After looking at these symbols, he might figure that the expression \(x^{\text{whatever}}\) is mapped to \(\text{whatever} \cdot x ^{\text{whatever} - 1}\). When asked to derive \(x^{100}\), he writes \(100 x^{99}\). Does this mean that he knows how to differentiate the expression \(x^n\)? Even if we accept that he really knows, does he really understand? Since the theory of continuity, limits, and derivatives escapes him, he will most likely miss all the intuition behind derivation, such as:

  • The derivative as the rate of change.
  • The derivative as the slope of the tangent.
  • The derivative \(n x^{n-1}\) as the best linear approximation of \(x^n\).
  • That since \(x^n\) is differentiable at some point \(\alpha\), then \(x^n\) is also continuous at \(x = \alpha\).

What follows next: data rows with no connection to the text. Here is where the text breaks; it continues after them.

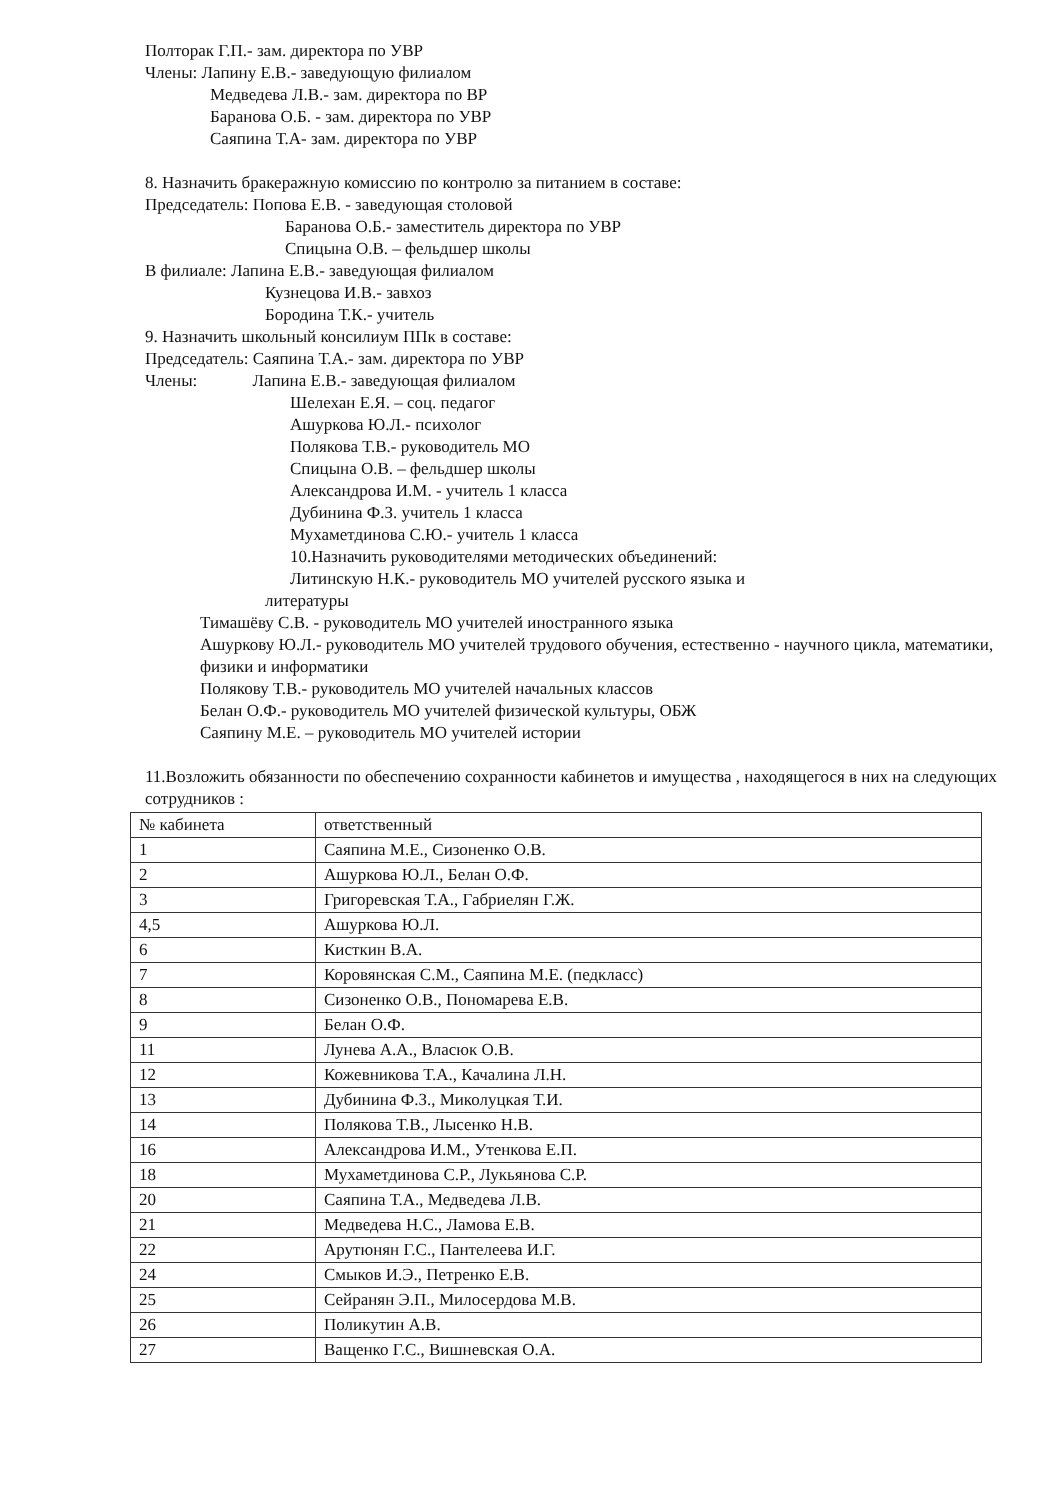Полторак Г.П.- зам. директора по УВР
Члены: Лапину Е.В.- заведующую филиалом
Медведева Л.В.- зам. директора по ВР
Баранова О.Б. - зам. директора по УВР
Саяпина Т.А- зам. директора по УВР
8. Назначить бракеражную комиссию по контролю за питанием в составе:
Председатель: Попова Е.В. - заведующая столовой
Баранова О.Б.- заместитель директора по УВР
Спицына О.В. – фельдшер школы
В филиале: Лапина Е.В.- заведующая филиалом
Кузнецова И.В.- завхоз
Бородина Т.К.- учитель
9. Назначить школьный консилиум ППк в составе:
Председатель: Саяпина Т.А.- зам. директора по УВР
Члены: Лапина Е.В.- заведующая филиалом
Шелехан Е.Я. – соц. педагог
Ашуркова Ю.Л.- психолог
Полякова Т.В.- руководитель МО
Спицына О.В. – фельдшер школы
Александрова И.М. - учитель 1 класса
Дубинина Ф.З. учитель 1 класса
Мухаметдинова С.Ю.- учитель 1 класса
10.Назначить руководителями методических объединений:
Литинскую Н.К.- руководитель МО учителей русского языка и
литературы
Тимашёву С.В. - руководитель МО учителей иностранного языка
Ашуркову Ю.Л.- руководитель МО учителей трудового обучения, естественно - научного цикла, математики, физики и информатики
Полякову Т.В.- руководитель МО учителей начальных классов
Белан О.Ф.- руководитель МО учителей физической культуры, ОБЖ
Саяпину М.Е. – руководитель МО учителей истории
11.Возложить обязанности по обеспечению сохранности кабинетов и имущества , находящегося в них на следующих сотрудников :
| № кабинета | ответственный |
| 1 | Саяпина М.Е., Сизоненко О.В. |
| 2 | Ашуркова Ю.Л., Белан О.Ф. |
| 3 | Григоревская Т.А., Габриелян Г.Ж. |
| 4,5 | Ашуркова Ю.Л. |
| 6 | Кисткин В.А. |
| 7 | Коровянская С.М., Саяпина М.Е. (педкласс) |
| 8 | Сизоненко О.В., Пономарева Е.В. |
| 9 | Белан О.Ф. |
| 11 | Лунева А.А., Власюк О.В. |
| 12 | Кожевникова Т.А., Качалина Л.Н. |
| 13 | Дубинина Ф.З., Миколуцкая Т.И. |
| 14 | Полякова Т.В., Лысенко Н.В. |
| 16 | Александрова И.М., Утенкова Е.П. |
| 18 | Мухаметдинова С.Р., Лукьянова С.Р. |
| 20 | Саяпина Т.А., Медведева Л.В. |
| 21 | Медведева Н.С., Ламова Е.В. |
| 22 | Арутюнян Г.С., Пантелеева И.Г. |
| 24 | Смыков И.Э., Петренко Е.В. |
| 25 | Сейранян Э.П., Милосердова М.В. |
| 26 | Поликутин А.В. |
| 27 | Ващенко Г.С., Вишневская О.А. |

We (the humans) don’t learn to differentiate by looking at thousand of derivative - antiderivative pairs. Instead, we learn from a bottom-up approach by studying the underlying theory. Therefore, is it fair to expect an AI model to pick up the intuition behind differentiation merely by being presented with tons of matching rules? When a human couldn’t possibly pick it up either? In any case, it would help if we could look at the insides of a neural network and see how the mapping is represented.

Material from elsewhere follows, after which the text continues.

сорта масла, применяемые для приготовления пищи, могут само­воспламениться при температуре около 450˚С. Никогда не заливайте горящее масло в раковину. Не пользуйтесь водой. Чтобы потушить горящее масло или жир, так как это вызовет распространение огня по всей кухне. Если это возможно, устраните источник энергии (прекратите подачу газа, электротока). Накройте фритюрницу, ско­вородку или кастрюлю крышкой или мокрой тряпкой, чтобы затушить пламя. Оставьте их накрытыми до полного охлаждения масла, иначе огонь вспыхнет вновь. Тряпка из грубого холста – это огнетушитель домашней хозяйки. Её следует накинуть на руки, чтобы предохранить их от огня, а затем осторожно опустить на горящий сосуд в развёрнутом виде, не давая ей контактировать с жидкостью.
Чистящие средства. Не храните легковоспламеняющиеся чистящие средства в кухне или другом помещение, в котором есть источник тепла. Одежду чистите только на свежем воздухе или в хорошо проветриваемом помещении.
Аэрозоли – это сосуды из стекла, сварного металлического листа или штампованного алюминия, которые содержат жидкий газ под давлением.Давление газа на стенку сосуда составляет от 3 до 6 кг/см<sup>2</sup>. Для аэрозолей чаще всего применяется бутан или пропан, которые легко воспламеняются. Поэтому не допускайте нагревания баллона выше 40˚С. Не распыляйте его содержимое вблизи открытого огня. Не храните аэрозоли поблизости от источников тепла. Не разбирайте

The utilitarian point of view

The utilitarian approach states that as long as the neural network model outputs correct answers, it doesn’t matter whether this constitutes a deeper understanding of maths or not. Even if it is merely a pattern matching ability acquired and perfected through the presentation of hundreds of thousands of examples, who cares?

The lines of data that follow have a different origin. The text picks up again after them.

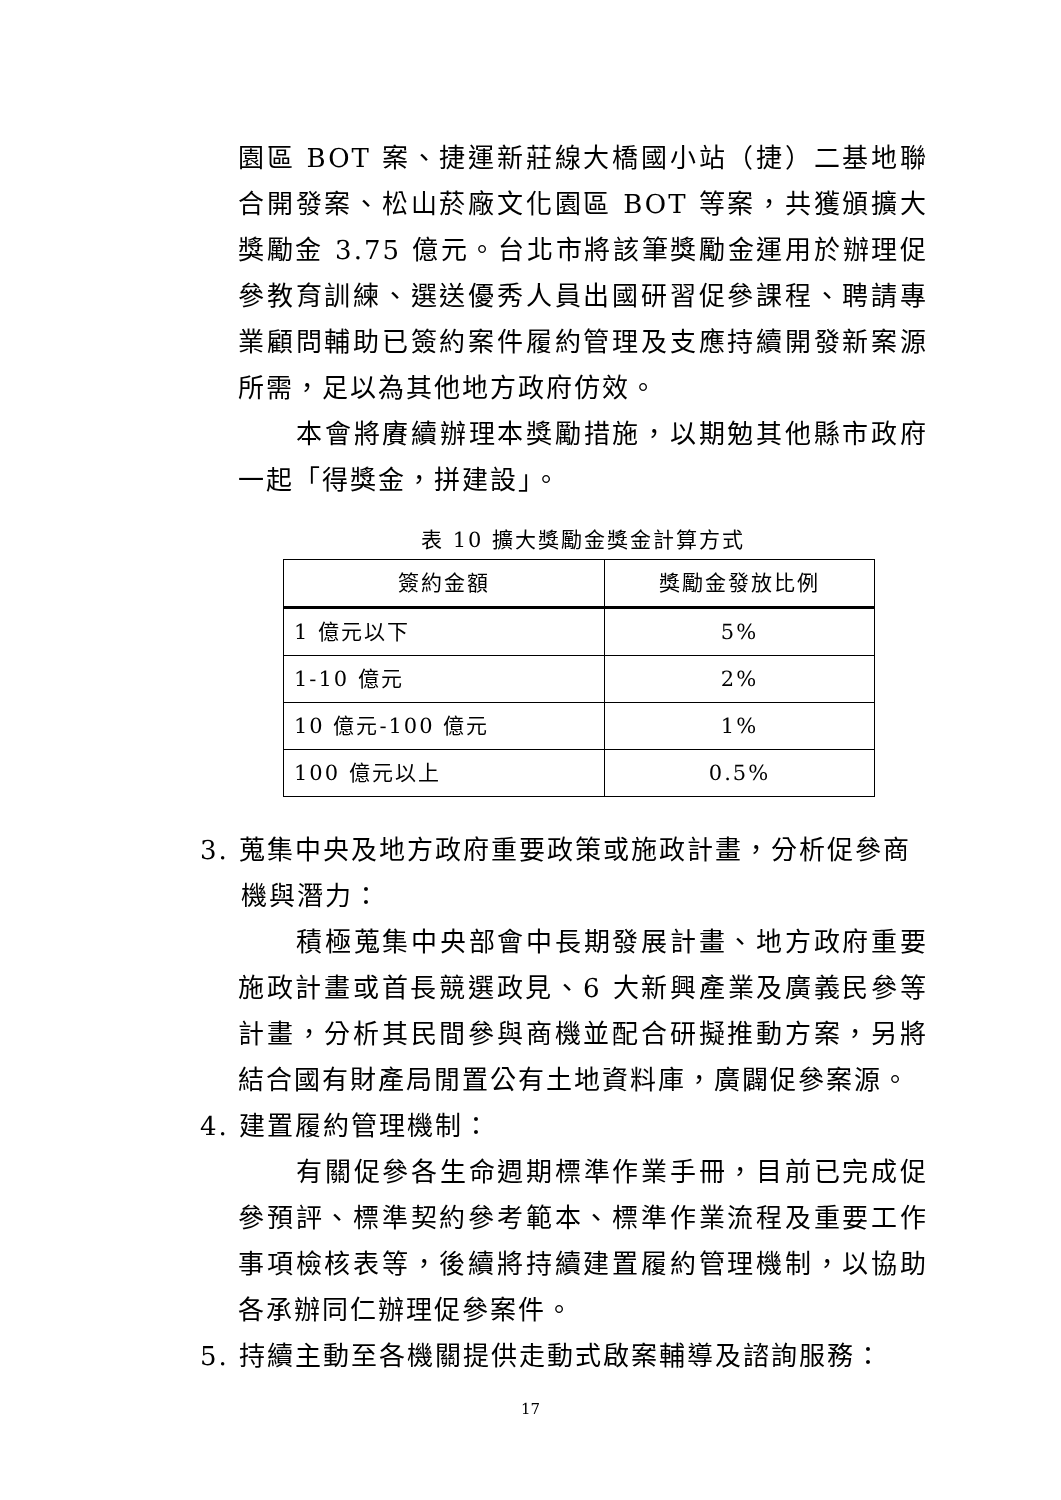園區 BOT 案、捷運新莊線大橋國小站（捷）二基地聯合開發案、松山菸廠文化園區 BOT 等案，共獲頒擴大獎勵金 3.75 億元。台北市將該筆獎勵金運用於辦理促參教育訓練、選送優秀人員出國研習促參課程、聘請專業顧問輔助已簽約案件履約管理及支應持續開發新案源所需，足以為其他地方政府仿效。
本會將賡續辦理本獎勵措施，以期勉其他縣市政府一起「得獎金，拼建設」。
表 10 擴大獎勵金獎金計算方式
| 簽約金額 | 獎勵金發放比例 |
| --- | --- |
| 1 億元以下 | 5% |
| 1-10 億元 | 2% |
| 10 億元-100 億元 | 1% |
| 100 億元以上 | 0.5% |
3. 蒐集中央及地方政府重要政策或施政計畫，分析促參商
機與潛力：
積極蒐集中央部會中長期發展計畫、地方政府重要施政計畫或首長競選政見、6 大新興產業及廣義民參等計畫，分析其民間參與商機並配合研擬推動方案，另將結合國有財產局閒置公有土地資料庫，廣闢促參案源。
4. 建置履約管理機制：
有關促參各生命週期標準作業手冊，目前已完成促參預評、標準契約參考範本、標準作業流程及重要工作事項檢核表等，後續將持續建置履約管理機制，以協助各承辦同仁辦理促參案件。
5. 持續主動至各機關提供走動式啟案輔導及諮詢服務：
17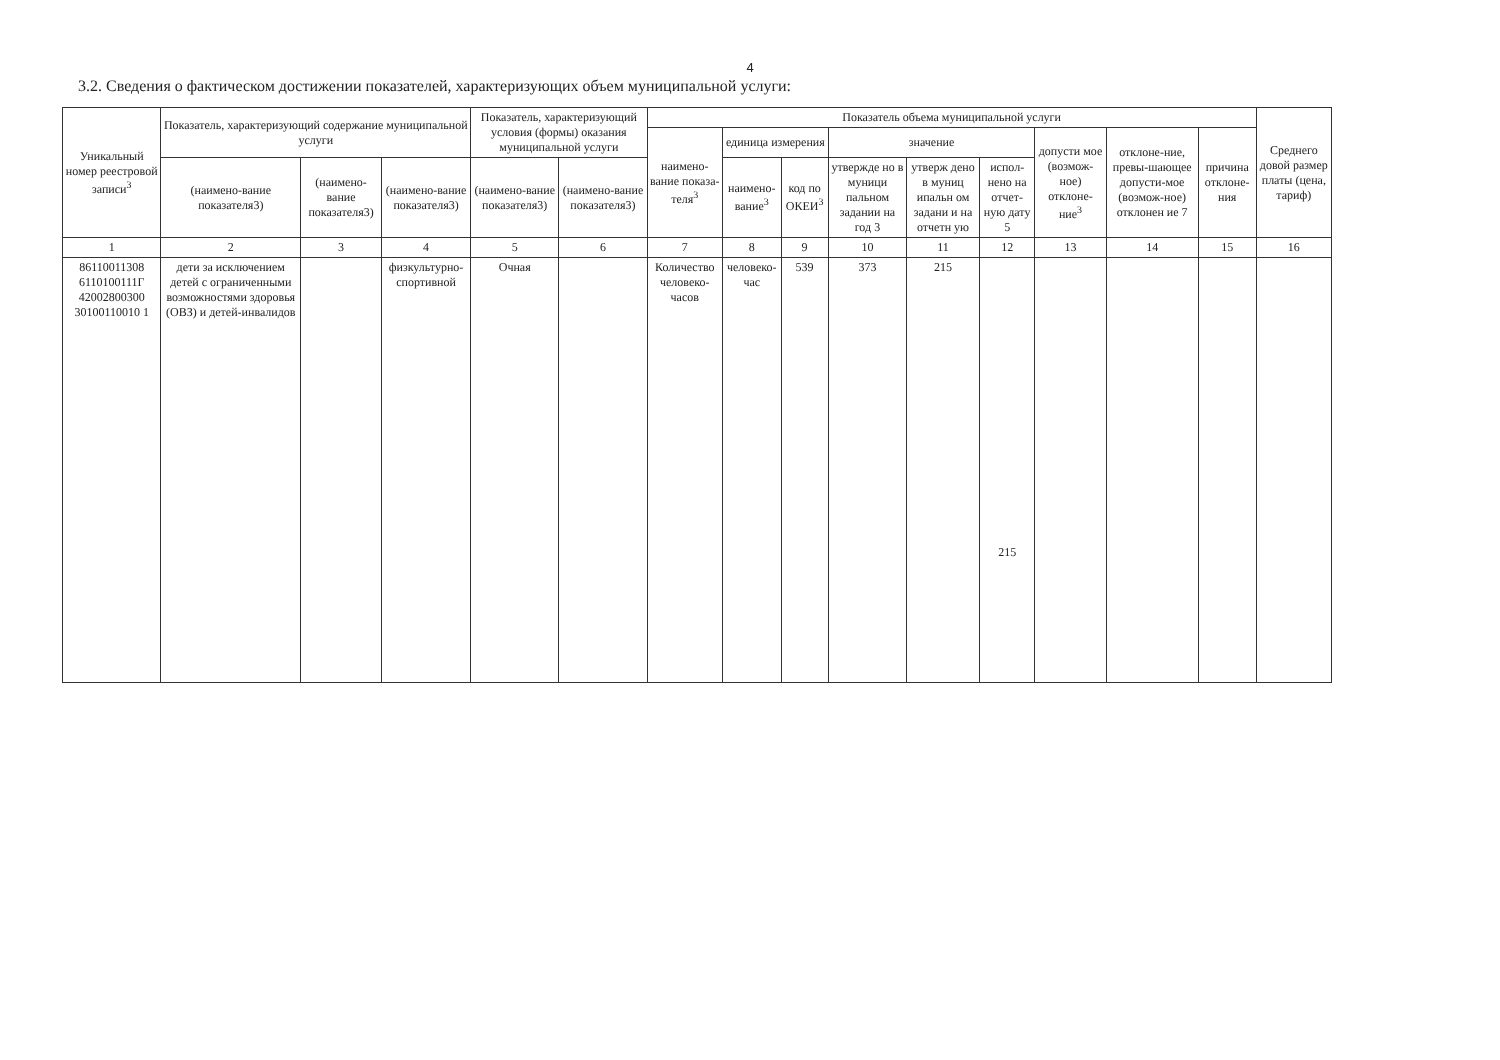4
3.2. Сведения о фактическом достижении показателей, характеризующих объем муниципальной услуги:
| Уникальный номер реестровой записи<sup>3</sup> | Показатель, характеризующий содержание муниципальной услуги | | | Показатель, характеризующий условия (формы) оказания муниципальной услуги | | Показатель объема муниципальной услуги | | | | | | | | | Среднего довой размер платы (цена, тариф) |
| --- | --- | --- | --- | --- | --- | --- | --- | --- | --- | --- | --- | --- | --- | --- | --- |
| | | | | | | наимено-вание показа-теля<sup>3</sup> | единица измерения | | значение | | | допусти мое (возмож-ное) отклоне-ние<sup>3</sup> | отклоне-ние, превы-шающее допусти-мое (возмож-ное) отклонен ие 7 | причина отклоне-ния | |
| | (наимено-вание показателя3) | (наимено-вание показателя3) | (наимено-вание показателя3) | (наимено-вание показателя3) | (наимено-вание показателя3) | | | | утвержде но в муници пальном задании на год 3 | утверж дено в муниц ипальн ом задани и на отчетн ую | испол-нено на отчет-ную дату 5 | | | | |
| | | | | | | | наимено-вание<sup>3</sup> | код по ОКЕИ<sup>3</sup> | | | | | | | |
| 1 | 2 | 3 | 4 | 5 | 6 | 7 | 8 | 9 | 10 | 11 | 12 | 13 | 14 | 15 | 16 |
| 86110011308 6110100111Г 42002800300 30100110010 1 | дети за исключением детей с ограниченными возможностями здоровья (ОВЗ) и детей-инвалидов | | физкультурно-спортивной | Очная | | Количество человеко-часов | человеко-час | 539 | 373 | 215 | 215 | | | | |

In this context, we may see CAS integrating (no pun intended :P) neural network models in their solvers in a few years. In the most conservative implementations, the solver would first try to apply all the hard-coded rules and heuristics to solve the problem. If it failed to do so, then the output of a neural network model could be checked for correctness. In a more aggressive setup, the neural network’s prediction would be given priority. Remember that for integration and differential equation solving, verification is straightforward and very fast compared to actually solving the problem from scratch.